»»
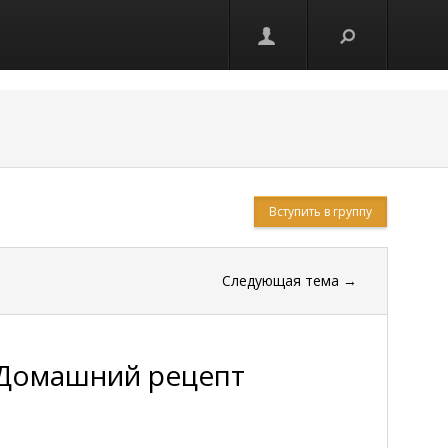
Вступить в группу
Следующая тема
→
 Домашний рецепт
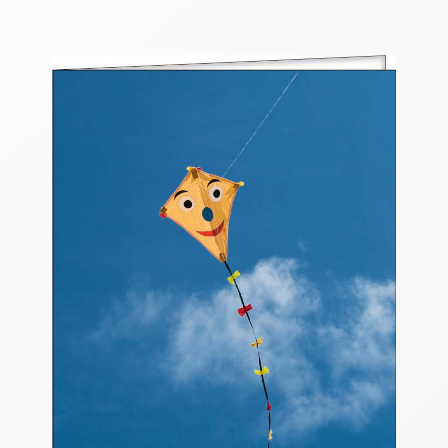
Thomaskarten
Grußkarten
Sortimente
Themen
&
Anlässe
Geburtstag
/
Wünsche
Segenswünsche
Lebensart
Dank
Freundschaft
/
Begleitung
««
Please edit the text of the entries by changing "Freundschaft" to "Familie" and keeping every other line the same. Leave the pictures out of your answer.

Answer section »
Вступить в группу
Следующая тема
→
 Домашний рецепт
Thomaskarten
Grußkarten
Sortimente
Themen
&
Anlässe
Geburtstag
/
Wünsche
Segenswünsche
Lebensart
Dank
Familie
/
Begleitung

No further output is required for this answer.